Handling StructType columns in notebooks

First, let us make some example data again.

[1]:

from pyspark.sql import SparkSession

spark = SparkSession.Builder().config("spark.ui.showConsoleProgress", "false").getOrCreate()
spark.sparkContext.setLogLevel("ERROR")

[2]:

from typedspark import Schema, Column, StructType, create_partially_filled_dataset, load_table
from pyspark.sql.types import IntegerType


class Values(Schema):
    a: Column[IntegerType]
    b: Column[IntegerType]


class Container(Schema):
    values: Column[StructType[Values]]


create_partially_filled_dataset(
    spark,
    Container,
    {
        Container.values: create_partially_filled_dataset(
            spark,
            Values,
            {Values.a: [1, 2, 3]},
        ).collect(),
    },
).createOrReplaceTempView("structtype_table")

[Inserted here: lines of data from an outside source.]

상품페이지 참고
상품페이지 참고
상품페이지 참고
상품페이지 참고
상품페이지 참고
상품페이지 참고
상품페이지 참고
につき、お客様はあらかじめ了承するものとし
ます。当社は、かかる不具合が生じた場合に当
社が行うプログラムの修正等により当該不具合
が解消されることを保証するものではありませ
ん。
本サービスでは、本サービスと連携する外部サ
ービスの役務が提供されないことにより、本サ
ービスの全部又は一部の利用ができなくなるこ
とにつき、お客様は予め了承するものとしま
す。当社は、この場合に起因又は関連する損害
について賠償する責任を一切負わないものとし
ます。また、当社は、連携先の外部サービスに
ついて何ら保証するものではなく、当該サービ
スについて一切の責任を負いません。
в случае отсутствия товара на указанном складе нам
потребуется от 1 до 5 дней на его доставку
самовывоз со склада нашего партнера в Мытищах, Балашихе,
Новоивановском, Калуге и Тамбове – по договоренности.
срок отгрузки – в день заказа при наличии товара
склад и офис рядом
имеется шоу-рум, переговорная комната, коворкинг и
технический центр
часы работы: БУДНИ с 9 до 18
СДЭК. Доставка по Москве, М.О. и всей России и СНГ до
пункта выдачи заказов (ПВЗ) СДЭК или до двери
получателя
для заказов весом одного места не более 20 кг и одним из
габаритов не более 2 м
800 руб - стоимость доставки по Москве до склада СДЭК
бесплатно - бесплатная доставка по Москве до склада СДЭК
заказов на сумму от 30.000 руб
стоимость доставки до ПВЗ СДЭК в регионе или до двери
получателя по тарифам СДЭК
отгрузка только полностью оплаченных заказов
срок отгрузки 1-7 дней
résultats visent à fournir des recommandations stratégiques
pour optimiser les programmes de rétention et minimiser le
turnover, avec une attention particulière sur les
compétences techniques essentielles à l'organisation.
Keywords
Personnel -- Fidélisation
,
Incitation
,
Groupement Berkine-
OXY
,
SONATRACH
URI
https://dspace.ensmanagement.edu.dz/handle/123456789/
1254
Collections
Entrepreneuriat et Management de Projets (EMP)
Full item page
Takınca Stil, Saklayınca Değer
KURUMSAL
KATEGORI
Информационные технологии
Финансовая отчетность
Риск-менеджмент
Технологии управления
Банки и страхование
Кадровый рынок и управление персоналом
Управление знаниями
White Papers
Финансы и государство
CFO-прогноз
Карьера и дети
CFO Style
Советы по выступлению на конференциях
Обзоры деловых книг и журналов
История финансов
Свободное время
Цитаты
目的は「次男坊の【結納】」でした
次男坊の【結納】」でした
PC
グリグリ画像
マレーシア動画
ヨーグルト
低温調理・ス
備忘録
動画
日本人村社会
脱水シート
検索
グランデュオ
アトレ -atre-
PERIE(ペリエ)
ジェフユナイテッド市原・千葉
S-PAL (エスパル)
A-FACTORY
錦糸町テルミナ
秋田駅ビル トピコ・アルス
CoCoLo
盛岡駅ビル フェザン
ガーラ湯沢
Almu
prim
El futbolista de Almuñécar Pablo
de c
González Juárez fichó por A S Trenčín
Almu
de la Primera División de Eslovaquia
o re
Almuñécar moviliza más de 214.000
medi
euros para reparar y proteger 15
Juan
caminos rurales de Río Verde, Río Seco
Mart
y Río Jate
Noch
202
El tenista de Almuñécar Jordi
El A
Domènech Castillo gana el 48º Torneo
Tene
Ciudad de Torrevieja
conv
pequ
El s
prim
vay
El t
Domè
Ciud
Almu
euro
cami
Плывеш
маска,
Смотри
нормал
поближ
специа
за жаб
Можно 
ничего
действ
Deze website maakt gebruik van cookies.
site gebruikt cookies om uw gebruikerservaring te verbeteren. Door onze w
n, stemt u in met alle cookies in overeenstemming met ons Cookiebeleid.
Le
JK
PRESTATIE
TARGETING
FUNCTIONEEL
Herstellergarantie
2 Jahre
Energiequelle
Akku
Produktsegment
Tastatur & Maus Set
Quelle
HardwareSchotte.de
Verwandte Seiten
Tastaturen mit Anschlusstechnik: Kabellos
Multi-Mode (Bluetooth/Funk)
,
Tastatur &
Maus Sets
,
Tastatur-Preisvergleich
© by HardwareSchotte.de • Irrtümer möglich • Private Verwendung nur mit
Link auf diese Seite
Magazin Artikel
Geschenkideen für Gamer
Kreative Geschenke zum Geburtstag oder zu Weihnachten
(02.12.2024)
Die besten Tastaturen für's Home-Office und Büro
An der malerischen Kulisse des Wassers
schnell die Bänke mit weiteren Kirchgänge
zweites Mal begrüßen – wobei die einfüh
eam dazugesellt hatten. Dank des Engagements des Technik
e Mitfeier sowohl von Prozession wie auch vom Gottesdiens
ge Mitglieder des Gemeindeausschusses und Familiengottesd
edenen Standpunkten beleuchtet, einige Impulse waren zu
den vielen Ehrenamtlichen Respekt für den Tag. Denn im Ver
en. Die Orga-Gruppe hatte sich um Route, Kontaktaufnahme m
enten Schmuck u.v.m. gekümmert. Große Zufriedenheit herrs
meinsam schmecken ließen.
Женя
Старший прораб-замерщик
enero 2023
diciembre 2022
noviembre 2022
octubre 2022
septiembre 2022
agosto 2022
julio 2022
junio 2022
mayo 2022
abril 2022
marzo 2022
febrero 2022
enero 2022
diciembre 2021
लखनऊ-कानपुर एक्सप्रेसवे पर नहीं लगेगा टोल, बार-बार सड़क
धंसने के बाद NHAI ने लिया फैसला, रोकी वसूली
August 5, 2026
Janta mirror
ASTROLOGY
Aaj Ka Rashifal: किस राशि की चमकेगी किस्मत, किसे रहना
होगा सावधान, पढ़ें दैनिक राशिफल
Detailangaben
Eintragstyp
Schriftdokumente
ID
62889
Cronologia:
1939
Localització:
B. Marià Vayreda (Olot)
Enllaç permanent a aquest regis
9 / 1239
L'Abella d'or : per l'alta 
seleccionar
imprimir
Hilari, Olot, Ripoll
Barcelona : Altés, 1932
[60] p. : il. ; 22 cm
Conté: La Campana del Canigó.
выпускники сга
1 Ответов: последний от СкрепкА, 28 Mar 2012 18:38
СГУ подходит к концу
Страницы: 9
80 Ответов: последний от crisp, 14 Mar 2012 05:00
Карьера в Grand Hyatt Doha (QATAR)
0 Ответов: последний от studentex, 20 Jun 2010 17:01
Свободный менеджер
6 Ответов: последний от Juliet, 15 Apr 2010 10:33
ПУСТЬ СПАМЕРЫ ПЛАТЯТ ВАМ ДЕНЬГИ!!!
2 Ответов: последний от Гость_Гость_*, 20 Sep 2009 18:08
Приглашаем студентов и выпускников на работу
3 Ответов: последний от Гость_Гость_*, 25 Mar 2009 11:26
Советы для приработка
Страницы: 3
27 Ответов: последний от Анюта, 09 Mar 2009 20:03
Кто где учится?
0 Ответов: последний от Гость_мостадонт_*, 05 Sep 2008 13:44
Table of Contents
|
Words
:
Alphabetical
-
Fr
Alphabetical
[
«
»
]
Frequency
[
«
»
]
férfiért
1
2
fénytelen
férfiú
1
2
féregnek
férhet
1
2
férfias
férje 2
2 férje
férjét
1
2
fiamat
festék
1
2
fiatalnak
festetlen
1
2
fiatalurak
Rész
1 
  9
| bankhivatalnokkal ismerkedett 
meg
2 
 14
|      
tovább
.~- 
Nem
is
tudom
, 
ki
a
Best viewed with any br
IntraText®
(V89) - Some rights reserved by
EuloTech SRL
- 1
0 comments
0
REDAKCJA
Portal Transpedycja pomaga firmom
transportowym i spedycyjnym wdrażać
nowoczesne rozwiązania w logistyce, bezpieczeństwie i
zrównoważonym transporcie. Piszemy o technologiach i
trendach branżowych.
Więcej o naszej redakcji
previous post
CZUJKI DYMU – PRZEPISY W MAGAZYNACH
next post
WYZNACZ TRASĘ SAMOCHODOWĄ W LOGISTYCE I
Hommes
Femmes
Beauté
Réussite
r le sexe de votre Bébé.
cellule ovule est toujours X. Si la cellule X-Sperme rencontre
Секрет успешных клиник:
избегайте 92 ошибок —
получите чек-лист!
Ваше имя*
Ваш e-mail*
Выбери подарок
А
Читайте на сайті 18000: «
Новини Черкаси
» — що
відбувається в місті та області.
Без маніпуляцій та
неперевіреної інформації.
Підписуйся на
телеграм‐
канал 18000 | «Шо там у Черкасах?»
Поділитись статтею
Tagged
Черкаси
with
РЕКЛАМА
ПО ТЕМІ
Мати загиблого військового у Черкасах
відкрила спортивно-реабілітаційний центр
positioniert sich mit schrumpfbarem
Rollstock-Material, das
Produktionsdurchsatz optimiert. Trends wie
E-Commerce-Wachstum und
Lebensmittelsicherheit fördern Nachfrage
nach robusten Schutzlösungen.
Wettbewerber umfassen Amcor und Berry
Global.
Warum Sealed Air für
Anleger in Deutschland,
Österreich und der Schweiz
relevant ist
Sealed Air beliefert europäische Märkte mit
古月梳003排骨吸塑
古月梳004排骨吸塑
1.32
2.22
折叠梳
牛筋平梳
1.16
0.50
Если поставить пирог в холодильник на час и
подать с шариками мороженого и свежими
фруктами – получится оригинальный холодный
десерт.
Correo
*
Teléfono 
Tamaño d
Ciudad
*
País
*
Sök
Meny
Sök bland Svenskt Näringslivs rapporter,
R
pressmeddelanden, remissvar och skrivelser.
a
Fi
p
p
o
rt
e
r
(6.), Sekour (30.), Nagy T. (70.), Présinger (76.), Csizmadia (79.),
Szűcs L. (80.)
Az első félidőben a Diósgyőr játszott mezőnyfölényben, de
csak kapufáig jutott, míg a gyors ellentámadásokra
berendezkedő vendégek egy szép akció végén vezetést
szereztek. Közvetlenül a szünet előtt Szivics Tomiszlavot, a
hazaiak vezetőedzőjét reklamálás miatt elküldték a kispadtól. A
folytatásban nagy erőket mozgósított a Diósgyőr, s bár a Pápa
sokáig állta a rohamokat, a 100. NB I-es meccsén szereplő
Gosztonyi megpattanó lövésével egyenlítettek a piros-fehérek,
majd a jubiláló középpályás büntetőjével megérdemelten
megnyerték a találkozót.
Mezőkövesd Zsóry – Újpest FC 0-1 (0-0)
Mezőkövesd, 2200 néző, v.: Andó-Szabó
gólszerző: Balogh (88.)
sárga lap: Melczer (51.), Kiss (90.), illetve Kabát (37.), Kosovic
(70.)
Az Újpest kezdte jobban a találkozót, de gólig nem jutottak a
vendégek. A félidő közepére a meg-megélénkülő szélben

container, ContainerSchema = load_table(spark, "structtype_table", "Container")

Like before, we can show the schema simply by running:

[3]:

ContainerSchema

[3]:


from pyspark.sql.types import IntegerType

from typedspark import Column, Schema, StructType


class Container(Schema):
    values: Column[StructType[Values]]

We can show the StructType schema using:

[4]:

ContainerSchema.values.dtype.schema

[4]:


from pyspark.sql.types import IntegerType

from typedspark import Column, Schema


class Values(Schema):
    a: Column[IntegerType]
    b: Column[IntegerType]

We can also use this in queries, for example:

[5]:

container.filter(ContainerSchema.values.dtype.schema.a > 1).show()

+---------+
|   values|
+---------+
|{2, NULL}|
|{3, NULL}|
+---------+